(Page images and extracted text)
______

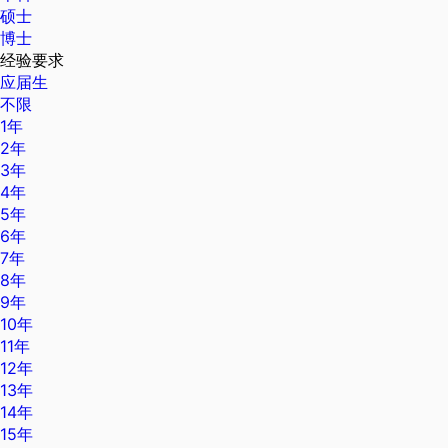
硕士
博士
经验要求
应届生
不限
1年
2年
3年
4年
5年
6年
7年
8年
9年
10年
11年
12年
13年
14年
15年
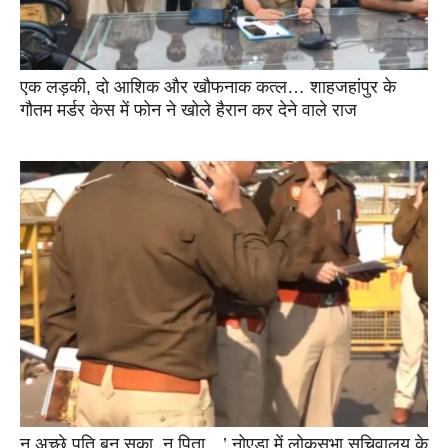
एक लड़की, दो आशिक और खौफनाक कत्ल… शाहजहांपुर के
गौतम मर्डर केस में फोन ने खोले हैरान कर देने वाले राज
न अच्छे पति बन सका, न पिता…’ नोएडा में लोकसभा सचिवालय के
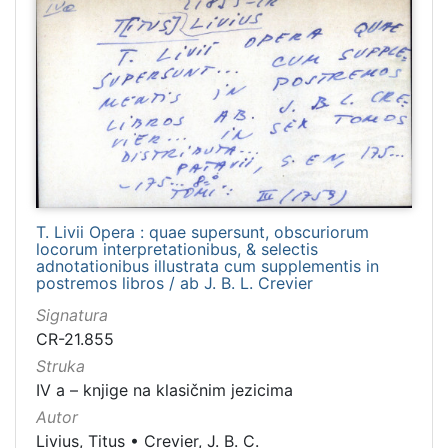
T. Livii Opera : quae supersunt, obscuriorum
locorum interpretationibus, & selectis
adnotationibus illustrata cum supplementis in
postremos libros / ab J. B. L. Crevier
Signatura
CR-21.855
Struka
IV a – knjige na klasičnim jezicima
Autor
Livius, Titus
•
Crevier, J. B. C.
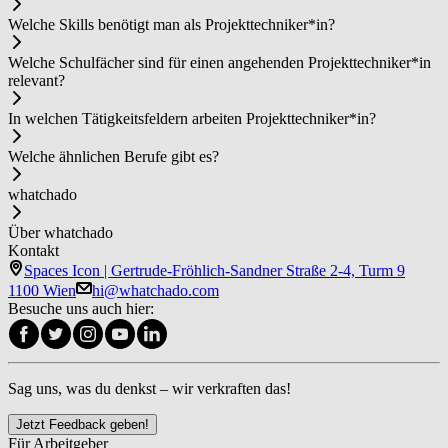
Welche Skills benötigt man als Pro­jekt­tech­ni­ker*in?
Welche Schulfächer sind für einen angehenden Pro­jekt­tech­ni­ker*in
relevant?
In welchen Tätigkeitsfeldern arbeiten Pro­jekt­tech­ni­ker*in?
Welche ähnlichen Berufe gibt es?
whatchado
Über whatchado
Kontakt
Spaces Icon | Gertrude-Fröhlich-Sandner Straße 2-4, Turm 9
1100 Wien
hi@whatchado.com
Besuche uns auch hier:
Sag uns, was du denkst – wir verkraften das!
Jetzt Feedback geben!
Für Arbeitgeber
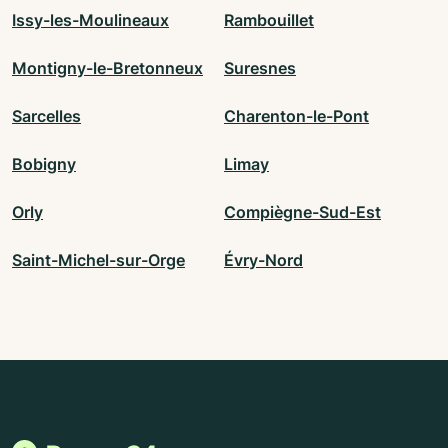
Issy-les-Moulineaux
Rambouillet
Montigny-le-Bretonneux
Suresnes
Sarcelles
Charenton-le-Pont
Bobigny
Limay
Orly
Compiègne-Sud-Est
Saint-Michel-sur-Orge
Évry-Nord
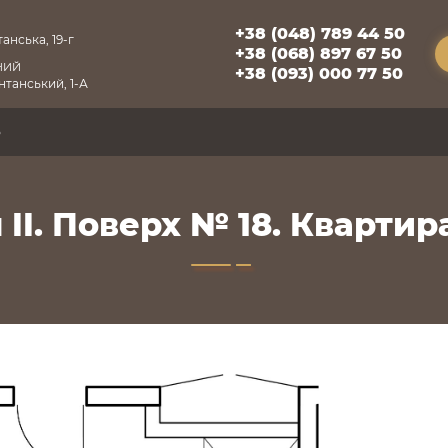
+38 (048) 789 44 50
анська, 19-г
+38 (068) 897 67 50
НИЙ
+38 (093) 000 77 50
танський, 1-А
5
 II. Поверх № 18. Квартира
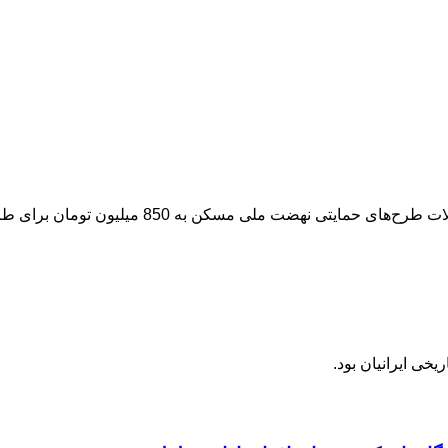
هیات‌عالی بانک مرکزی در هفتادویکمین جلسه با اف
خی ایرانیان بود.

______

Give the entries above again word for word, without the pictures.

_TASK RESPONSE_
硕士
博士
经验要求
应届生
不限
1年
2年
3年
4年
5年
6年
7年
8年
9年
10年
11年
12年
13年
14年
15年
एक लड़की, दो आशिक और खौफनाक कत्ल… शाहजहांपुर के
गौतम मर्डर केस में फोन ने खोले हैरान कर देने वाले राज
न अच्छे पति बन सका, न पिता…’ नोएडा में लोकसभा सचिवालय के
T. Livii Opera : quae supersunt, obscuriorum
locorum interpretationibus, & selectis
adnotationibus illustrata cum supplementis in
postremos libros / ab J. B. L. Crevier
Signatura
CR-21.855
Struka
IV a – knjige na klasičnim jezicima
Autor
Livius, Titus
•
Crevier, J. B. C.
Welche Skills benötigt man als Pro­jekt­tech­ni­ker*in?
Welche Schulfächer sind für einen angehenden Pro­jekt­tech­ni­ker*in
relevant?
In welchen Tätigkeitsfeldern arbeiten Pro­jekt­tech­ni­ker*in?
Welche ähnlichen Berufe gibt es?
whatchado
Über whatchado
Kontakt
Spaces Icon | Gertrude-Fröhlich-Sandner Straße 2-4, Turm 9
1100 Wien
hi@whatchado.com
Besuche uns auch hier:
Sag uns, was du denkst – wir verkraften das!
Jetzt Feedback geben!
Für Arbeitgeber
Issy-les-Moulineaux
Rambouillet
Montigny-le-Bretonneux
Suresnes
Sarcelles
Charenton-le-Pont
Bobigny
Limay
Orly
Compiègne-Sud-Est
Saint-Michel-sur-Orge
Évry-Nord
+38 (048) 789 44 50
анська, 19-г
+38 (068) 897 67 50
НИЙ
+38 (093) 000 77 50
танський, 1-А
5
 II. Поверх № 18. Квартира
هیات‌عالی بانک مرکزی در هفتادویکمین جلسه با اف
خی ایرانیان بود.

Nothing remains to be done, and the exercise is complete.